Anyway, now I've decided to look into CCW classes too just so I can advance to the upper educational echelons of your little culture. Found one place that claims a single day is all it takes for the training. One class in a neighboring state claims to get that down to four hours "to meet the minimum requirements." And let's face it, the training is the only obstacle because I'm apparently REALLY good at your forms and my record is squeeky clean, yessir! So, after all that bragging by some about how CCW holders as a group have more training and discipline than many cops I can complete the training in a single day of effort? Really? Oh I can't wait for the endless line up of future "but I stayed in a Holiday Inn Express last night" jokes I am going to make once I got that little bit of paper too...

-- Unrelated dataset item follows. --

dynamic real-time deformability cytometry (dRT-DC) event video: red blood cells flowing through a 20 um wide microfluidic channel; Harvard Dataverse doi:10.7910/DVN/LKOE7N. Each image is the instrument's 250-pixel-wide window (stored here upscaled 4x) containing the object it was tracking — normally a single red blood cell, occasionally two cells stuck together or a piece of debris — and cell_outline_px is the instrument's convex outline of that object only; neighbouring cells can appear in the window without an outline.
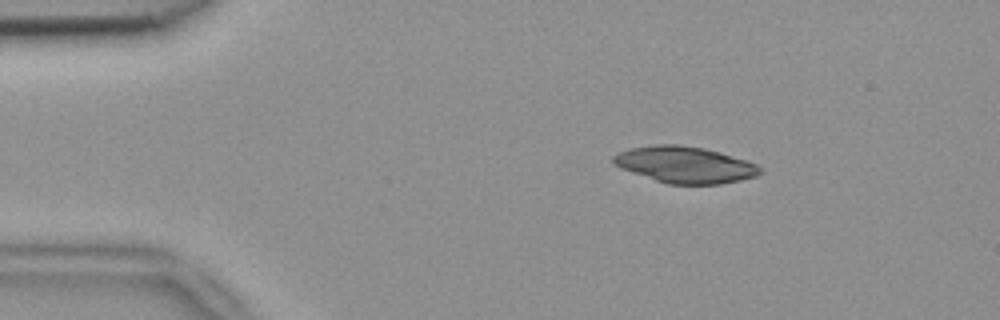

So. You're right. Grabbing guns is a bad thing. Of course, I have yet to see anyone actually seriously propose it but I figure you see it as a required starting position in a negotiation to "prevent the slippery slope" and all that. But I think training should have a minimum 80 hour supervised requirement including hands-on practicum before a person is allowed to even buy a 22 in Walmart. Including a RIGOROUS test at the end about safety AND law. Chapter and verse kind of stuff with trick situational questions drawn from 40 years of real world examples. Really mean assed trivia so you HAVE to know your shit and if you fail you don't get to try again for three months. Kind of like a driver's license which come to think of it took longer to prepare for as well. And I had to actually study for THAT...

January 2, 2012

The section of Clinton's "My Life" describing the GOP asking him to delay running comes to mind...

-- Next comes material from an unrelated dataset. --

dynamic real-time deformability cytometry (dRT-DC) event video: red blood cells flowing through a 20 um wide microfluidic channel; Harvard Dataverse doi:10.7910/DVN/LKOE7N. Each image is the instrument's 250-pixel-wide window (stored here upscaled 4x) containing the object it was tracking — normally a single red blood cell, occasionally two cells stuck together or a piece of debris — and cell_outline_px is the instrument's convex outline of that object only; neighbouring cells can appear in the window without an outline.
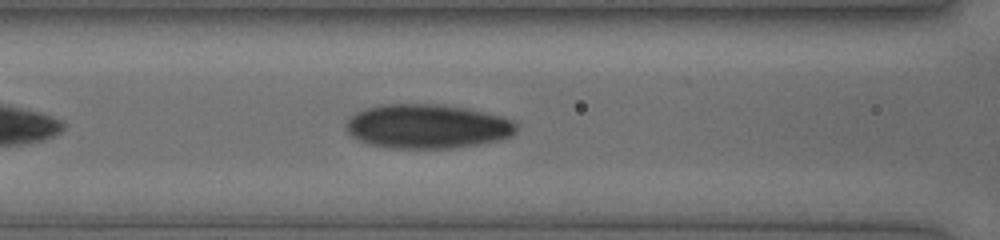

The exact reference escapes me since it was a gift "book on tape" that I listened
to on a cross country drive but I remember the part where the GOP came to Bill
and said in effect that they liked him and could work with him but they wanted
the presidency in 1992 so if he would delay running they'd help him in later.
When he said he was running anyway they said "Nothing personal but we will
destroy you."

Another theme of that book was that many of the "clowns" in the opposition had
a different, more reasonable personality when the doors are closed. That doesn't
mean the positions change, but they are more logically presented. We the people
get the WWF version of each personality because they need to ham it up for the voters.
None of these guys are as stupid as we think they are. Period. Well, except Bachmann
but even Jon Stewart has caught her making sense on things where she works on
a relevant subcommittee.

Anyway, my takeaway for this election is that the GOP is willing to let their crazies eat
themselves. Why not? First, it shows the crazies that they cannot win by themselves
and puts them back in their place as reliable voters and contributors who don't get
what they want. Second, if they find the President someone they can work with
(and face it, he has been a VERY generous negotiator) it is a waste of money
to fight him (which is GG's point). Third, they might look at the hard choices that need to be
made in the near future and realize that the person who makes them will be incredibly
unpopular and easier to unseat with an establishment Republican later. Fourth, they have
a big reputation mess to clean up after GWB and it takes time for those memories to fade
or to be easily argued as "in the past."

You may not like hearing it, but I think they elite old-boys-club guys in the GOP think they can
get what they want with President Obama and so they have no great desire to try and
take him out of office. So we get the clown car.